With the migration to B2C Commerce hybrid auth, PWA Kit no longer uses Plugin SLAS. To remove Plugin SLAS from your hybrid storefront:

  1. Go to Administration > Sites > Manage Sites > Select Site.
  2. Go to the Settings Tab.
  3. Remove Plugin SLAS from the cartridge path.
  4. If you have any code customizations around shopper authentication but not specific to Plugin SLAS, they should continue to work as is.
    • If you’ve made any Plugin SLAS-specific customizations, review those customizations. Those changes might not be required or you might need to re-implement the changes in a different cartridge.
    • Follow best practices. All your code customizations must be implemented in a separate cartridge instead of directly in the out of the box SFRA cartridge code.
    • Make sure that when you switch over to hybrid auth, none of your custom cartridge code invokes session-bridging endpoints. This will cause issues in shopper sessions. Hybrid auth now takes care of shopper sessions for you.

For SFRA-only sites, when hybrid authentication is enabled for the shopper login extension, the DNT value is automatically synchronized to the extended session, ensuring a seamless experience across sessions.

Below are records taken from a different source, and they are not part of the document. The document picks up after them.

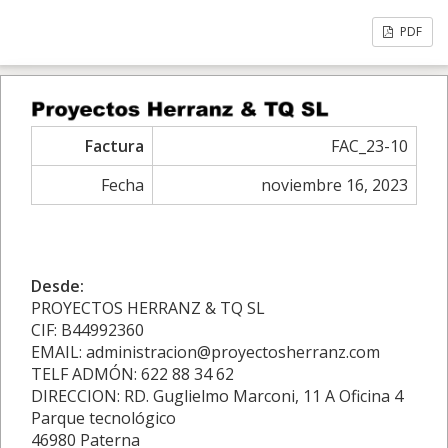
PDF
Factura
FAC_23-10
Fecha
noviembre 16, 2023
Desde:
PROYECTOS HERRANZ & TQ SL
CIF: B44992360
EMAIL: administracion@proyectosherranz.com
TELF ADMÓN: 622 88 34 62
DIRECCION: RD. Guglielmo Marconi, 11 A Oficina 4
Parque tecnológico
46980 Paterna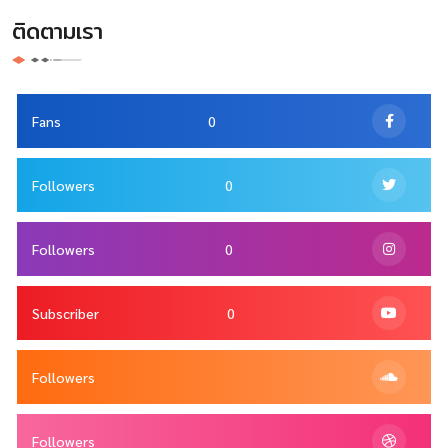
ติดตามเรา
Fans
0
Followers
0
Followers
0
Subscriber
0
Followers
Followers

  • To enable/disable do not track (DNT) synchronization in Business Manager, navigate to Merchant Tools > Select Site > Site Preferences > Hybrid Auth Settings.

When you enable both hybrid auth and DNT synchronization, the tracking consent provided by a shopper on one site is automatically synchronized with the other site. For example, in a hybrid site where the home page runs on PWA Kit and the cart page runs on SFRA:

  • On the home page (PWA Kit), the shopper is presented with a consent form and provides their tracking preference.
  • When the shopper navigates to the cart page (SFRA), the DNT value from PWA Kit is synchronized with SFRA.
  • As a result, the SFRA cart page doesn't prompt the shopper for tracking consent again.

If you have customized or plan to customize the default DNT implementation, the default synchronization might not be required nor work as expected. In such cases, you can disable DNT synchronization using a site preference. You can still enable hybrid auth even if DNT synchronization is turned off.

There's a key difference in DNT cookie expiration between SFRA and PWA Kit:

  • SFRA sets the DNT cookie to expire at the end of the session.
  • PWA Kit sets the expiration to match the refresh token’s lifespan (for example, 30 days for guest shoppers).

When a shopper moves from a PWA Kit page to an SFRA page, the DNT cookie’s expiration changes from the refresh token’s expiry to a session-based expiry. If the shopper closes the browser, the cookie is deleted. As a result, when the shopper returns, the tracking consent banner is displayed again as expected.